One recent facility security assessment started with the question below, and after encountering this vulnerability in every assessment for the past 15 years, it became obvious that it was time to write about it. The problem is easily remedied.
Q: We installed a good quality industrial door lock, yet someone was able to bypass it using a credit card. How could this be?
A: Most likely, the door latch installation somehow kept the deadlocking plunger (also called a deadlock latch) from being engaged, or allowed it to be disengaged. It is the purpose of this part of the door lock mechanism to prevent doors from being opened in this fashion.
Over the past 15 years, when I started tracking this particular vulnerability in our facility security assessments, in every commercial facility security assessment I performed, I found that at least one door could be easily opened (5 seconds or less) with a credit card, screwdriver or hair comb. Facility managers have been amazed to see strong commercial and industrial locks bypassed this way. Recently at one facility, after a big name company installed card + PIN electronic access control (card reader plus keypad) for a half-dozen very critical internal doors, I was able to slip my comb out of my pocket and pop open each door.
IT departments take note: this vulnerability is common for IT equipment room closets, especially where the closet originally served another purpose, and was later given to IT without upgrading the door to a security grade installation.
What is a Deadlocking Plunger?
For convenience in closing doors, many types of door latch bolt have a beveled tip shape as shown in Figure 1.
The purpose for the angle is to enable the latch bolt to be pushed in automatically as the door is closed, otherwise you’d have to manually twist the doorknob to retract the latch and be able to close the door. However, that feature is a security weakness.
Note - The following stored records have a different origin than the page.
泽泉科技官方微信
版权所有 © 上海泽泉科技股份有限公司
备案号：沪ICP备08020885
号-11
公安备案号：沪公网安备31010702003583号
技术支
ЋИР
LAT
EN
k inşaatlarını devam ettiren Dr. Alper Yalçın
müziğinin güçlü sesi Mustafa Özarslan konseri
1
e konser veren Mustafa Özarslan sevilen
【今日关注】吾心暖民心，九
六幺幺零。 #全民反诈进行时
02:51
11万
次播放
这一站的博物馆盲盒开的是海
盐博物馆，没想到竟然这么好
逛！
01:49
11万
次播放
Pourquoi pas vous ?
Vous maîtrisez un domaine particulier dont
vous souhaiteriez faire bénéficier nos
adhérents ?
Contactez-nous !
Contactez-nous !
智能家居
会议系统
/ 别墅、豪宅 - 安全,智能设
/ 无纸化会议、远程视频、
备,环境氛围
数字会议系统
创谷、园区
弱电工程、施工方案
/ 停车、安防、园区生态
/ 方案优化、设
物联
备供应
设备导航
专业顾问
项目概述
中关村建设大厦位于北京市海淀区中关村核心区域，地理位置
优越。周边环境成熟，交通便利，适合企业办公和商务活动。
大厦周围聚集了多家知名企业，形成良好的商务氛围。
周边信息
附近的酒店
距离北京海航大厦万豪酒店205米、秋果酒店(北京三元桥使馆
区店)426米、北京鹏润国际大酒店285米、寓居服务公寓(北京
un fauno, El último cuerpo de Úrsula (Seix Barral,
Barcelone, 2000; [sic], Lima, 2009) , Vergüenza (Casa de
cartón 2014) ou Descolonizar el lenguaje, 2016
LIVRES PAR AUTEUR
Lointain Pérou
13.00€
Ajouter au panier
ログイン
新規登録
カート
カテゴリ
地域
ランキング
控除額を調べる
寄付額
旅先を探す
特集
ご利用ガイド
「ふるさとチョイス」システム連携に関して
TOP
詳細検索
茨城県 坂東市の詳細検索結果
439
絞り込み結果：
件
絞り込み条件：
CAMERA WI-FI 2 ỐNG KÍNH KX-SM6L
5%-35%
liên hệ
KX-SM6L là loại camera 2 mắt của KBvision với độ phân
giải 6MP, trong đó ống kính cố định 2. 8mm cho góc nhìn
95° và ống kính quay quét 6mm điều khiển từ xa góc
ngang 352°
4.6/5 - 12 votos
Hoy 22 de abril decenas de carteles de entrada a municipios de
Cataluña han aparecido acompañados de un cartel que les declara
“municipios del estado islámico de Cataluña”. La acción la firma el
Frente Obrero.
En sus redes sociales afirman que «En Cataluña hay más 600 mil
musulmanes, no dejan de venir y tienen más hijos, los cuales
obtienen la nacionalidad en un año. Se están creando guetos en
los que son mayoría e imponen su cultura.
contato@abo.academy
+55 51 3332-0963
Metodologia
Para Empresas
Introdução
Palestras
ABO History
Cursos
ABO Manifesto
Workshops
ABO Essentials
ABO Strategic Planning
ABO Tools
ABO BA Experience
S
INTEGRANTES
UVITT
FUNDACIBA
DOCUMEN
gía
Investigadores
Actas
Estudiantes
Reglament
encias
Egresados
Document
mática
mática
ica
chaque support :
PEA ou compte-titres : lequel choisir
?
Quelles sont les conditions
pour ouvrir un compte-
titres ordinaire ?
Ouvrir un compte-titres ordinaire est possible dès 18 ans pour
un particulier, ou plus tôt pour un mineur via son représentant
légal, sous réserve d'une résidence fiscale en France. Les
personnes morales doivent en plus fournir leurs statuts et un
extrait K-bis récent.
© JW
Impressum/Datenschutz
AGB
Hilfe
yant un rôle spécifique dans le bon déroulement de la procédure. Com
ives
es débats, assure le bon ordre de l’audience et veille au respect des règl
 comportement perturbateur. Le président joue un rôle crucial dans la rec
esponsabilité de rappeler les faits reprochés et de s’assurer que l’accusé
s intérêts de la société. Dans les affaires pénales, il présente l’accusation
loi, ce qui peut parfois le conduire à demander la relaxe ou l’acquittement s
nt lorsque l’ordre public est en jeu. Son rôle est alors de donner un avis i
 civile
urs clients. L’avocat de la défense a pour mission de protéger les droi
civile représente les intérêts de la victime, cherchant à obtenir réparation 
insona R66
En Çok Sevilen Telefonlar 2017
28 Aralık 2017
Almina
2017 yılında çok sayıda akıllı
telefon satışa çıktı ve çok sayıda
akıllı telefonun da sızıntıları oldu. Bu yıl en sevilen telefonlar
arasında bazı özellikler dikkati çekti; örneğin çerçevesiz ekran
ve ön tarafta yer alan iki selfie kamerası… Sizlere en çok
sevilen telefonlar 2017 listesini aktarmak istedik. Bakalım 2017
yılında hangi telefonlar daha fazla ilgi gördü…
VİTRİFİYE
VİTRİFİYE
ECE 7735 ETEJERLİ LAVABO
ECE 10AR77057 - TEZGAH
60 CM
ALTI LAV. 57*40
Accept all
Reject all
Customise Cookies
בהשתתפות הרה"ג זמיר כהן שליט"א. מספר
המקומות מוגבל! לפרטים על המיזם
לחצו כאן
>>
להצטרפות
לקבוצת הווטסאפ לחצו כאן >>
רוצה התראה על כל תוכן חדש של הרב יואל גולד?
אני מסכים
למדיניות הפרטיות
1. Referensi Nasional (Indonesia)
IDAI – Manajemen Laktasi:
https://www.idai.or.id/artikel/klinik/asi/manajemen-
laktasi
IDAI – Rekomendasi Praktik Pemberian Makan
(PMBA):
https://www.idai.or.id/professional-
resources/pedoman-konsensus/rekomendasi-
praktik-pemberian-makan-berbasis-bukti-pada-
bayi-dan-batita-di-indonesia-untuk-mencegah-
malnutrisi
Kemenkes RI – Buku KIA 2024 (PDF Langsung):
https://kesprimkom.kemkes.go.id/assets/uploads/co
When the door is closed you can push the latch bolt back using a screwdriver, metal ruler, plastic card, and so on as shown in Figure 2.
To keep the latch bolt from being push-retractable once the door is closed, a second mechanism is incorporated into the latching mechanism — called a deadlocking plunger (the entire mechanism sometimes called a deadlock latch), as shown in Figure 3. When the plunger is kept pushed in by the strike plate, the latch bolt will not retract. However, security assessments commonly find that the strike plate is the wrong type of strike plate or the wrong size, allowing both the latch bolt and the deadlocking plunger to be fully extended. In such an instance, the latch can be pushed back as shown in Figure 4. Sometimes the deadlocking plunger mechanism simply doesn’t work, and I have found about 10 percent of the type of plunger illustrated to fail in security assessments. (To test: With the door open, push the plunger back and see if you can still push in the latch bolt.)
Commercial and industrial security locksets of a higher rating use an improved design. One such design can be seen in the Simplex 900 Lockset shown in Figure 5, in which the deadlocking plunger is separated vertically from the latch bolt. (I am using this lockset as an example because it has a YouTube video of the lockset rotating, providing a good view of the latching mechanism. See: www.youtube.com/watch?v=Z_rWE3SxsZE)
If the latch is closed, there is no possibility of the deadlocking plunger being extended in a well-built and properly installed security door. One example of a poor door installation is one where a crowbar can be inserted between the door and the strike plate and turned to push the strike plate away from the plunger. Once the strike plate is pushed away, the deadlocking plunger is extended, and the latch bolt can be easily pushed back.
Knowledge of these aspects of door design is well understood by most locksmiths, but not by enough security practitioners and facility managers. Good advice is to check every building perimeter door and every door leading to critical facility areas and critical assets.